Im Göttinger Hainberg-Gymnasium diskutiert eine Runde auf dem Podium über Cybermobbing. Eingeladen hat das Literarische Zentrum. Diskutiert wird mit großer Ernsthaftigkeit, stellenweise etwas überheblich. Zu einem unbedingt notwendigen Diskurs.
Von Anna-Lena Heckel
Cybermobbing lässt seine Opfer, mögen sie ein noch so intaktes Selbstbewusstsein haben, über kurz oder lang massiv an sich selbst zweifeln. Und irgendwann denkt man dann, die, die einen beschimpfen und erniedrigen, haben vielleicht doch recht. Vielleicht ist doch etwas dran an dem, was da über einen hereinprasselt. Es entsteht Angst und Unsicherheit daraus, was einem_einer widerfährt. Mit anderen darüber zu sprechen, ist dann eine große und schwierige Aufgabe. Dabei ist die Perspektive der Person, die Zielscheibe der Mobbingübergriffe ist, nicht die einzige in diesem komplexeren Zusammenhang sozialer Dynamiken, die es zu betrachten gilt.

→ Ausgewählte Einträge:
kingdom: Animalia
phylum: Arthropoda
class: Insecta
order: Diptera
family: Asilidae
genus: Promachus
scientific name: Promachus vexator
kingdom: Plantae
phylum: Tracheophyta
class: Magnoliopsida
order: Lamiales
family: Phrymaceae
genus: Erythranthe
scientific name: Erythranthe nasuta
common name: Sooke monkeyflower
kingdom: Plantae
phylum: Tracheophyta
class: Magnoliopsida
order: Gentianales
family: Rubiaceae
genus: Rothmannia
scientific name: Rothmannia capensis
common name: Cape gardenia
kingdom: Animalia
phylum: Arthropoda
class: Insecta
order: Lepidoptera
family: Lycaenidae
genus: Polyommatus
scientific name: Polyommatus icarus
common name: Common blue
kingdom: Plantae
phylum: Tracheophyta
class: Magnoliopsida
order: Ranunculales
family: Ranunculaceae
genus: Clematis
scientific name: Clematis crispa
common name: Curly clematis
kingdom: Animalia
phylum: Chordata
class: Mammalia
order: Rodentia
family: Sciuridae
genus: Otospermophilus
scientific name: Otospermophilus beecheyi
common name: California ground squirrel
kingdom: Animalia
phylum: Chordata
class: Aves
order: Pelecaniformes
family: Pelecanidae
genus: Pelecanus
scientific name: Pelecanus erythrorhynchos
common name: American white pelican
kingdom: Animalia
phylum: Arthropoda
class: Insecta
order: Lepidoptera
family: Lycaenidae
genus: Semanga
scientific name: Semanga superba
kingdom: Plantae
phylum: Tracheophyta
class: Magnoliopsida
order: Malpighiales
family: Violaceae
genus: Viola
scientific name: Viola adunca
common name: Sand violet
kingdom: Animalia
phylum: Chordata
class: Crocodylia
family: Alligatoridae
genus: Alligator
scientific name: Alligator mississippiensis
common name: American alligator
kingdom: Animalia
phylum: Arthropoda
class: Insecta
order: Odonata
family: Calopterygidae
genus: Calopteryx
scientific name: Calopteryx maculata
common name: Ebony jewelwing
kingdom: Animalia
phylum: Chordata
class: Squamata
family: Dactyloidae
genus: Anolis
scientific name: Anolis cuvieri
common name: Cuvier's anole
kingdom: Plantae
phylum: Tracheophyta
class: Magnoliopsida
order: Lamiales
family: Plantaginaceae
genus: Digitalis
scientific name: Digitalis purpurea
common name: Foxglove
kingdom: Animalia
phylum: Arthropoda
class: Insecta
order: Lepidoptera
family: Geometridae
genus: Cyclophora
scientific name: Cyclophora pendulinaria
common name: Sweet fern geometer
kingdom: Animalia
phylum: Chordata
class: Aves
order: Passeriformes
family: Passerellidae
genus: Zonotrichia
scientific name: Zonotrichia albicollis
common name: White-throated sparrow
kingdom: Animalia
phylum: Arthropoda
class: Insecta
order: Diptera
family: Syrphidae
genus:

→ Aufgaben:
(A) Beantworte zum Text über Cybermobbing kurz diese Fragen:
(i) In welcher Schule findet die Podiumsdiskussion statt?
(ii) Wer hat zu der Diskussion eingeladen?
(iii) Was entsteht nach dem Text aus dem, was den Betroffenen widerfährt?
(B) Schreib den Text über Cybermobbing nach seinem letzten Satz weiter.
Die Einträge stehen in keinem Zusammenhang mit dem Text über Cybermobbing.

→ Antworten je Aufgabe:
(A)
(i) Im Göttinger Hainberg-Gymnasium.
(ii) Das Literarische Zentrum.
(iii) Angst und Unsicherheit.

(B)
Es geht um Cybermobbing, besonders im schulischen Kontext. Im Publikum sitzen Lehrer_innen, Eltern – und fast keine Schüler_innen. So wird zwar häufig im Gespräch betont, dass »wir alle« von dieser oder jener Warte aus Mobbingerfahrung hätten, und dass alle potentielle Täter_innen im Netz seien, schließlich heiße zuzusehen auch mitzumachen. Allerdings sprechen außer Eckes alle Diskutanten wiederholt in persönlicher Abgrenzung von den Beteiligten: »Was geht in diesen jungen Menschen vor?« und »Für uns ist das gar nicht denkbar«. Daraus resultieren Fragen: Wer sind denn »wir«, für die das gar nicht denkbar wäre? »Wir« Erwachsenen, in deren Welt es kein Mobbing gibt? »Wir« Aufgeklärten, die stets richtig handeln und einschätzen können, was unser Handeln beim Gegenüber auslöst, die »wir« alles richtig machen und uns wehren, wenn »wir« in eine Opferrolle gedrängt werden? Schließlich stellt Cybermobbing eine Form von Mobbing dar und es widerspräche den getätigten Aussagen zu behaupten, damit kämen einzig Schüler_innen in Berührung.
Diese Abgrenzung wirkt undifferenziert, besonders vor dem Hintergrund, dass zahlreiche Punkte in der Podiumsdiskussion herausgearbeitet werden, die im Grunde zu einem anderen Umgang mit der Praxis führen müssten: Nämlich nicht die Differenz aufzumachen zwischen »den jungen Leuten« und »uns Erwachsenen«, die »wir« nur gute Vorbilder für die Kinder sein müssten.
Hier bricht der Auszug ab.